··· SOURCE DOCUMENT
Culture based genotypic tests
Currently available genotypic methods include a PCR amplification either followed by double-strand sequencing or characterization by a microarray-based system. However, it needs to be underscored that the currently commercially available PCR-microarray-based systems (e.g. Check-Points MDR CT103 and others, Check-Points, The Netherlands; Identibac AMR -ve Genotyping, Alere, Germany) for detection of ESBLs and carbapenemases are not only laborious and technically demanding, and hence can only be set-up in reference laboratories but also very importantly, these systems cannot be utilized directly on clinical samples like urine but only on pure bacteria cultured conventionally from urine or other samples. Hence despite being 'rapid' genotypic identification systems, these are heavily reliant on conventional culture and also impeded by the same delays in results.
······
··· EXTRACTED RECORDS
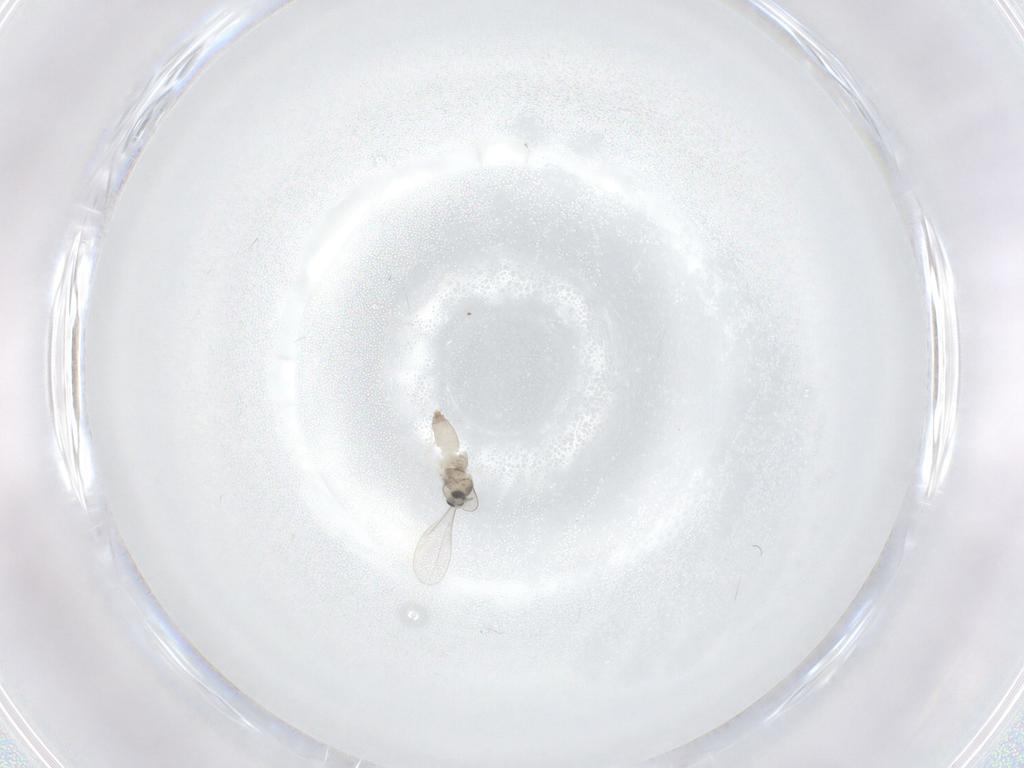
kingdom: Animalia
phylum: Arthropoda
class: Insecta
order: Diptera
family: Cecidomyiidae
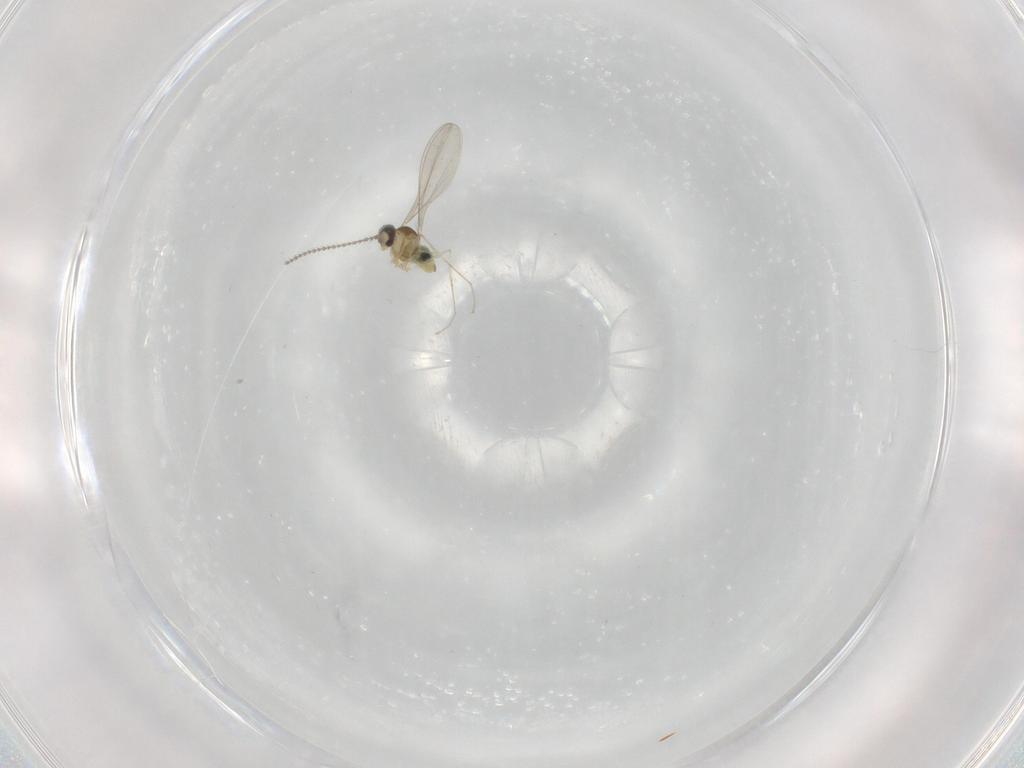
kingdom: Animalia
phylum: Arthropoda
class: Insecta
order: Diptera
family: Cecidomyiidae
······
## REQUIRED WORK
(a) In the passage on culture-based genotypic tests, what must the commercial PCR-microarray systems be used on instead of clinical samples like urine?
(b) Rewrite the passage on culture-based genotypic tests from "Culture based genotypic" to "delays in results.", switching "laboratories" to "centers".
(c) Proceed with the passage on culture-based genotypic tests, continuing it from where it stops.

## TASK-BY-TASK OUTPUTS
(a) They must be used on pure bacteria cultured conventionally from urine or other samples.

(b)
Culture based genotypic tests
Currently available genotypic methods include a PCR amplification either followed by double-strand sequencing or characterization by a microarray-based system. However, it needs to be underscored that the currently commercially available PCR-microarray-based systems (e.g. Check-Points MDR CT103 and others, Check-Points, The Netherlands; Identibac AMR -ve Genotyping, Alere, Germany) for detection of ESBLs and carbapenemases are not only laborious and technically demanding, and hence can only be set-up in reference centers but also very importantly, these systems cannot be utilized directly on clinical samples like urine but only on pure bacteria cultured conventionally from urine or other samples. Hence despite being 'rapid' genotypic identification systems, these are heavily reliant on conventional culture and also impeded by the same delays in results.

(c)
Project Objectives
The ROUTINE project was initiated based on a gap analysis of the UTI diagnostic market. Given the performance of today’s UTI-tests, the following main objectives (test features) that would ensure ROUTINE relevance and competitive edge, were identified:
1) direct bacterial lysis from raw urine sample to minimize sample preparation time and complexity;
2) PCR instead of phenotypic testing, negating the need for culture and allowing definitive detection and characterization of resistance genes;
3) microscale PCR, speeding up the thermal cycling time significantly;
4) fluorescent, instead of colorimetric readout, being 5x faster due to obviating the need for lengthy colour generating reactions after binding of the complementary DNA strand;
5) integration of PCR and an on-cartridge array with automated sample handling, minimising hands-on time, and
6) development of a software algorithm for interpreting possible treatment options based on the presence/absence of ESBL and/or carbapenemase combinations in the infecting pathogen.
Project Results:
Main S/T results/foreground
The details of the S/T results are provided below divided into four categories: Chip, Reader, Software and Assay.
Chip
In ROUTINE It was one of the overarching aims to design an integrated chip that combines all individual components and functionalities on one integrated microfluidic cartridge sufficiently miniaturized to easily fit into a bench top reader unit.
Starting with an injected molded chip on microscopic slide format, the PCR reaction on chip including the mixing steps and the lyophilization of required reagents for DNA amplification was tested and successfully established (Fig. 1).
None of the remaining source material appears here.